A special stamp is a type of postage stamp typically intended for use on special occasions and holidays that occur repeatedly. Christmas stamps, with a seasonal design, and used in vast numbers to mail Christmas cards, are the most familiar, but in recent years a number of other types have appeared.

The characteristics separating special stamps from definitive stamps and commemorative stamps are not precise; like definitives, they are "working stamps" printed in large quantities and mostly used on mails, but they also commemorate specific occasions and typically have a more elaborate and attractive design. Unlike commemoratives, they are issued some weeks in advance of the occasion being marked, so that they are available during the season of interest.
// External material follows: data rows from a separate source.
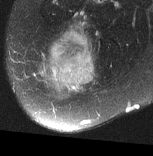
MRI of an extremity soft-tissue mass, one axial slice. T2-weighted fat-saturated. MR volume resampled by the dataset authors to the PET/CT grid (not the native acquisition matrix). 153 × 156 image matrix, field of view 149 × 152 mm. Female patient. Case-level facts recorded for this patient, not image findings: histological type: synovial sarcoma; grade: intermediate; site of the primary tumour: right buttock.
Outlined on this slice (expert contour drawn on MRI and transferred to this co-registered scan by the dataset authors):
- gross tumour volume including surrounding oedema: bounding box [x1, y1, x2, y2] px = [37, 22, 97, 96]
- gross tumour volume (mass): [42, 29, 97, 91]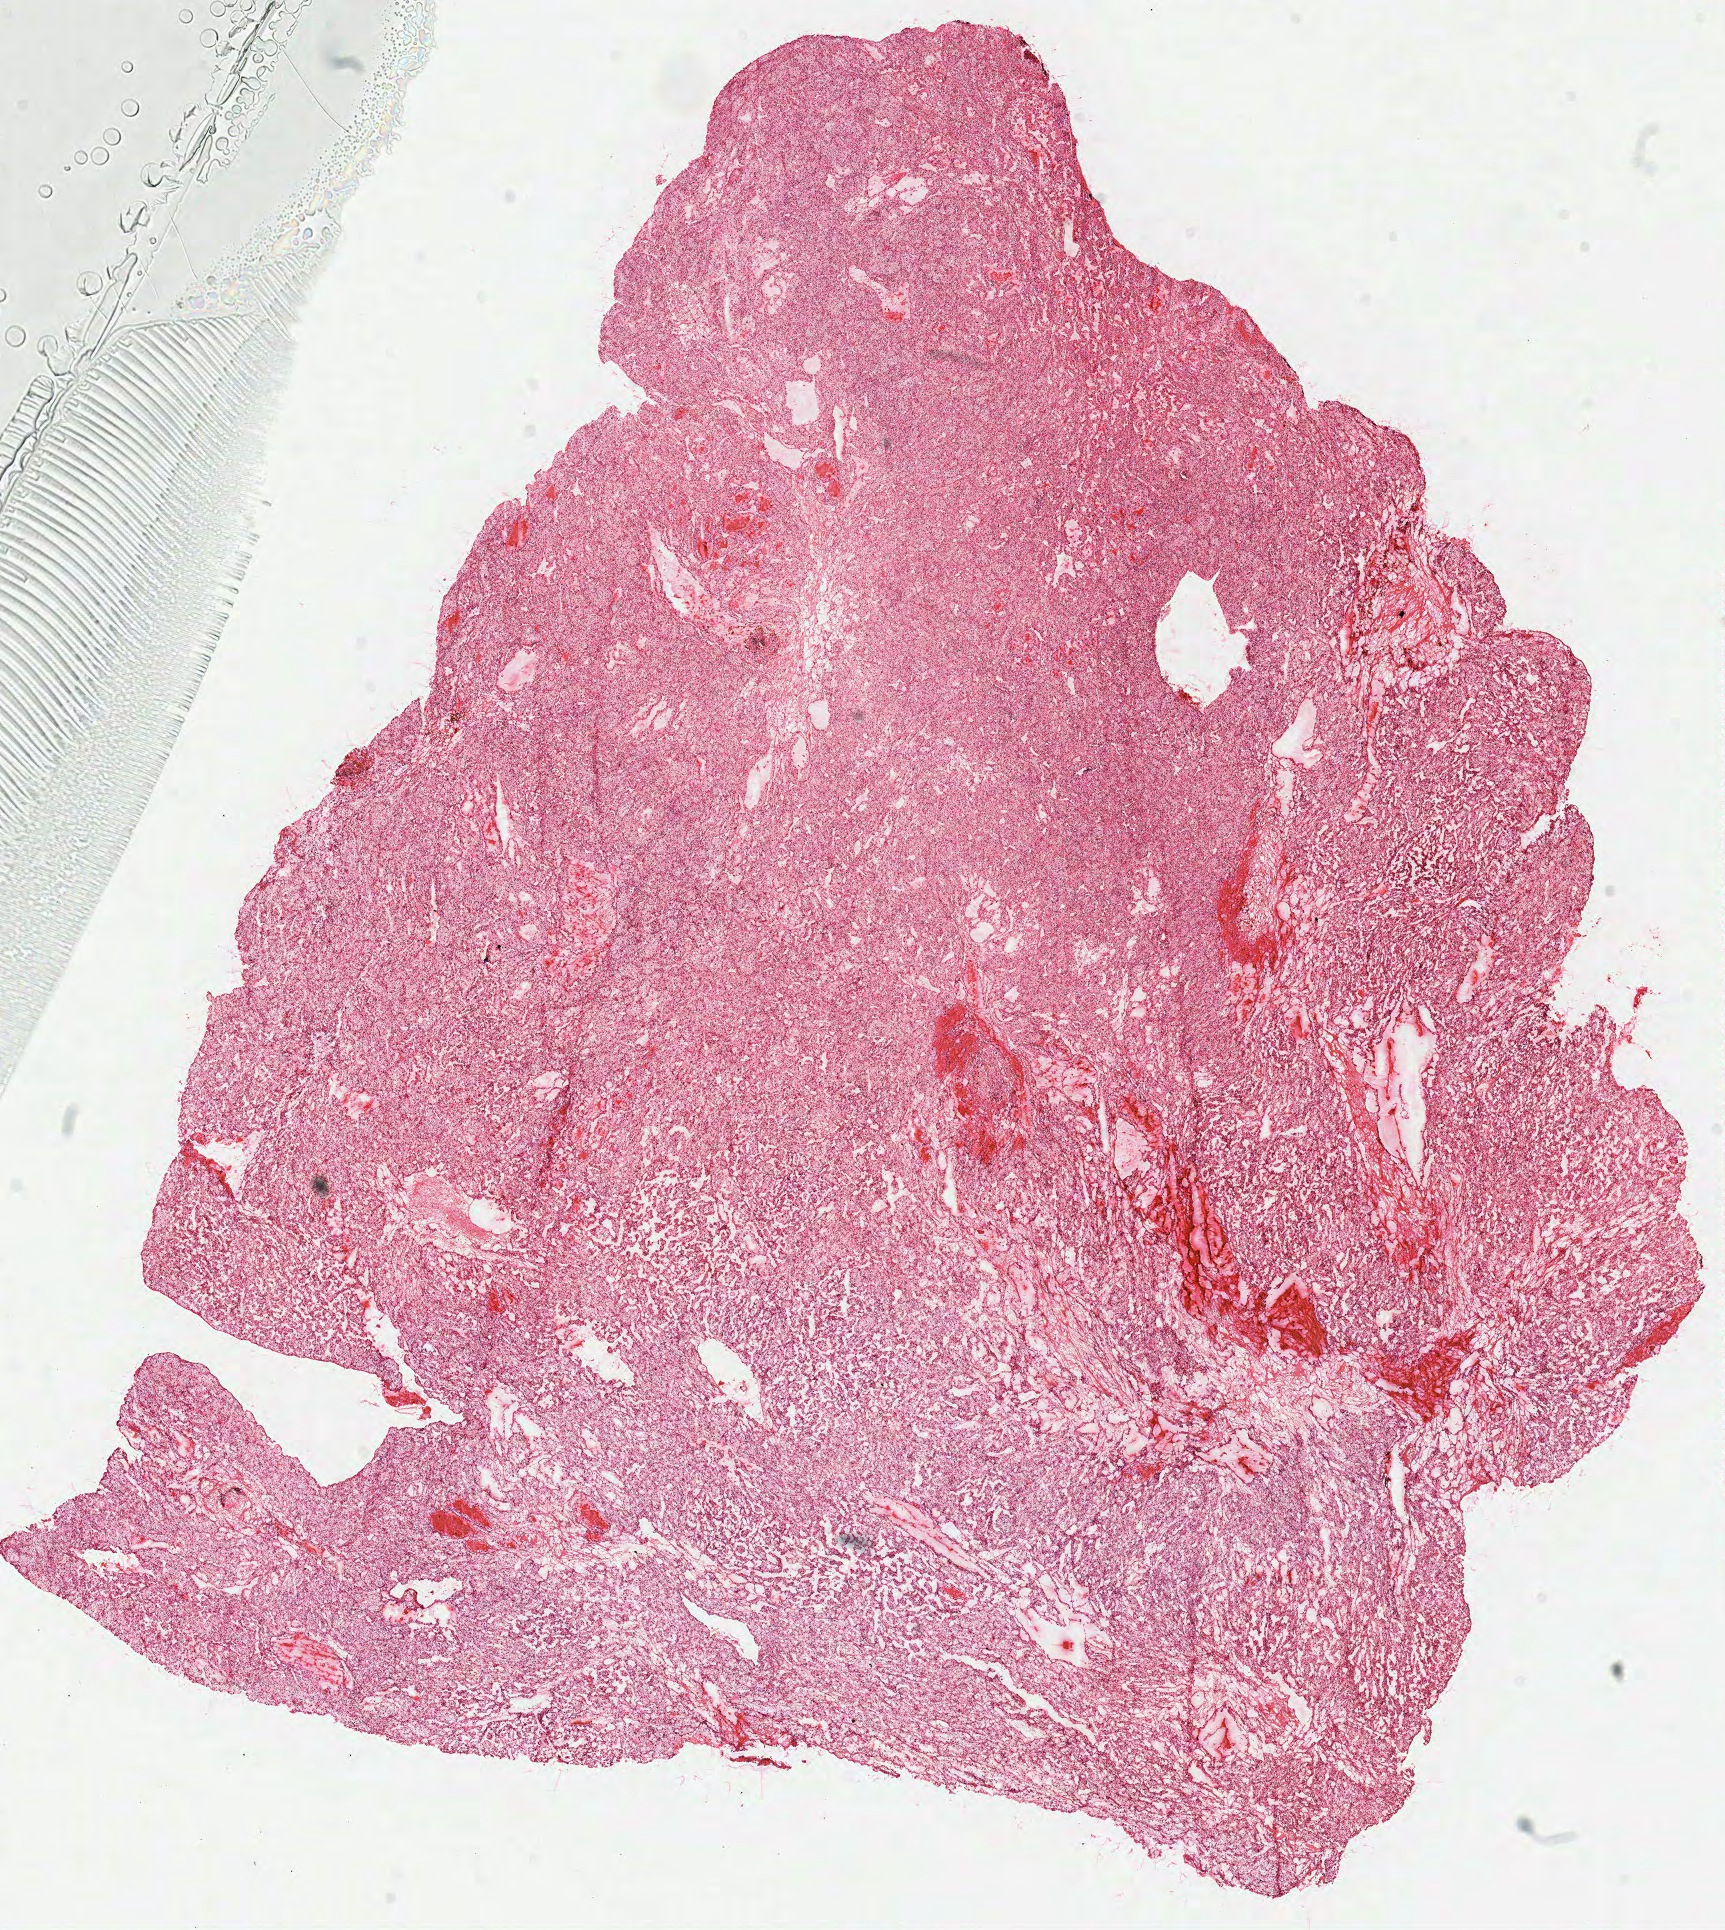
Hematoxylin and eosin (H&E) stained whole-slide image — a low-resolution overview of the entire scanned area, about 13.6 x 15.2 mm, frozen section from the top of the tissue portion, sample: primary tumour, kidney. Male patient; age at initial diagnosis 61 years. Pathologist review of this section (percent, as recorded): tumour cells 95%, tumour nuclei 85%.
Diagnosis: Clear cell adenocarcinoma, NOS.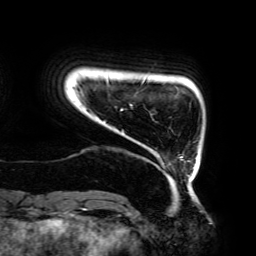
Breast MRI (dynamic contrast-enhanced), one axial slice; slice 21 of 192 in the series (ordered by position); cropped to one breast; dynamic contrast-enhanced series, time point 2 of 6 at this slice position (early post-contrast); 3 T; TE 4.2 ms, TR 7.8 ms; 1.2 mm slice thickness; 256 × 256 image matrix. Female patient.
Structures marked on this image (semi-automatic segmentation, software-assisted and operator-edited):
- enhancing-tissue mask used for the functional tumour volume (all voxels passing the contrast-enhancement thresholds inside the analysis volume; usually the tumour): bounding box <75,79,195,182> (left, top, right, bottom; pixels)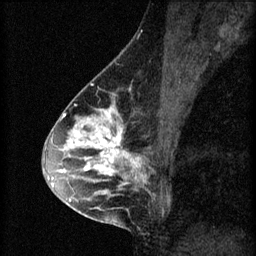
Breast MRI (dynamic contrast-enhanced), one sagittal slice; position 34 of 60 along the scan axis; 3 images stored at this slice position (order not interpretable as contrast timing); 1.5 T; TE 4.2 ms, TR 8.2 ms; 256 × 256 image matrix. Patient: female, 45 years.
Outlined on this slice (semi-automatic segmentation, software-assisted and operator-edited):
- analysis volume of interest (the breast-tissue region the enhancement analysis was run in; not a lesion): bounding box (x1, y1, x2, y2) in pixels: (54, 104, 155, 217)
- tumour enhancement mask (voxels above the 70 % enhancement threshold inside the analysis volume of interest): (54, 104, 147, 207)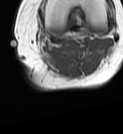
MRI of an extremity soft-tissue mass, one axial slice; position 51 of 68 along the scan axis; MR volume resampled by the dataset authors to the PET/CT grid (not the native acquisition matrix); 123 × 134 image matrix. Female patient. Case-level facts recorded for this patient, not image findings: histological type: extraskeletal high grade osteogenic sarcoma; grade: high; site of the primary tumour: left calf.
Outlined on this slice (expert contour drawn on MRI and transferred to this co-registered scan by the dataset authors):
- gross tumour volume (mass): bounding box <47,46,66,65> (left, top, right, bottom; pixels)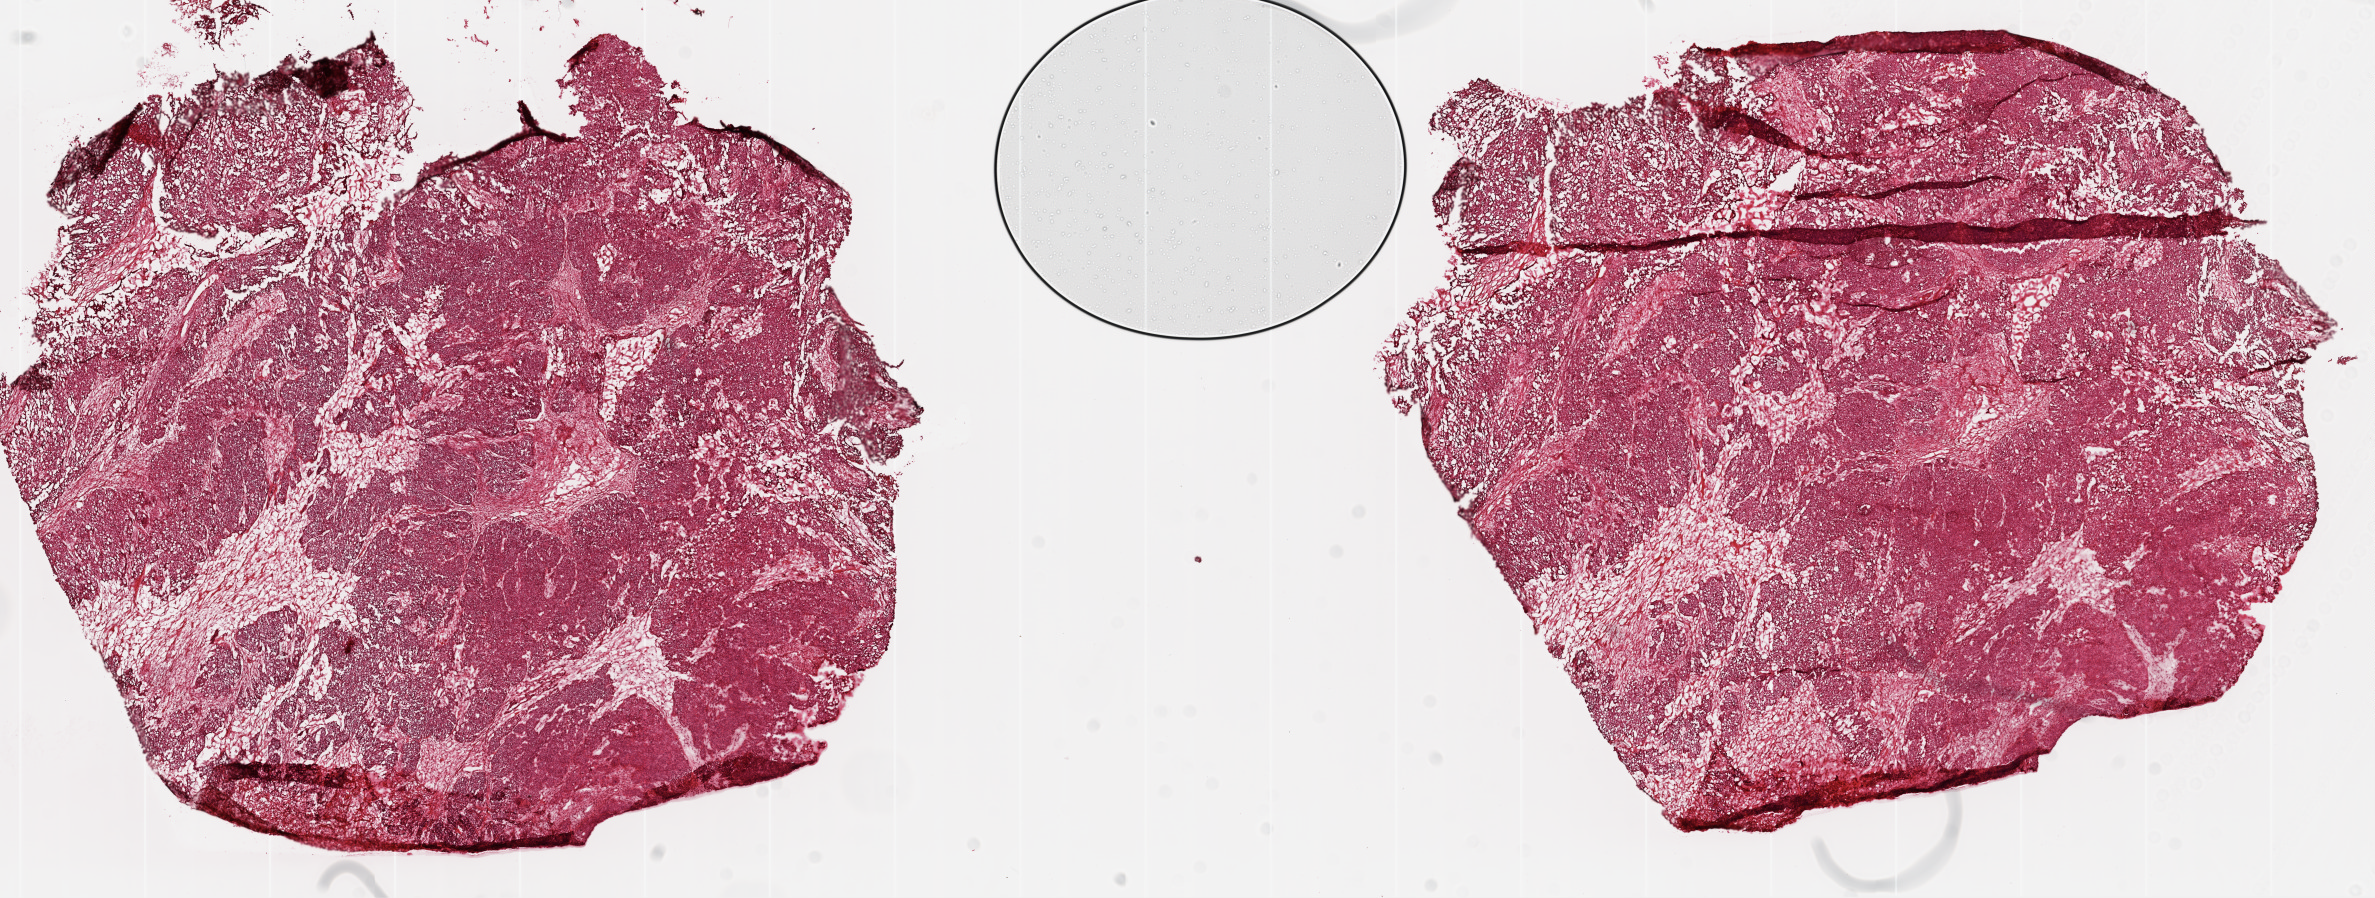
Whole-slide histology image, H&E-stained — whole scanned area (about 19.1 x 7.2 mm, acquisition: 20x scan) shown as a low-resolution overview; frozen section from the top of the tissue portion; ovary, primary tumour sample. Female patient; age at initial diagnosis 43 years. Histologic grade: G3 (poorly differentiated). Pathologist review of this section (percent, as recorded): tumour cells 89%, tumour nuclei 90%, normal cells 0%, stromal cells 10%, necrosis 1%.
• pathologic diagnosis: Serous cystadenocarcinoma, NOS
• FIGO stage: IIIC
In addition to Christmas, many other holidays have been marked by special stamps; Japan has long issued New Year's Day stamps for postcards, and other nations have followed suit. Many nations also issue stamps for their independence day, United Nations Day, and other official national holidays, although these tend to have the character of commemoratives; the populace does not usually send special cards or letters to mark these days.

Love stamps are designed around a love theme. In the United States, they were first issued in 1973. Generally timed to appear before Valentine's Day, they are also used on wedding invitations throughout the year.

The United Kingdom and United States have issued various greeting card stamps with slogans replicating standard greeting card topics, such as "Happy Birthday!" and "Get Well!". These seem not to have been especially successful, and are not often seen on mail.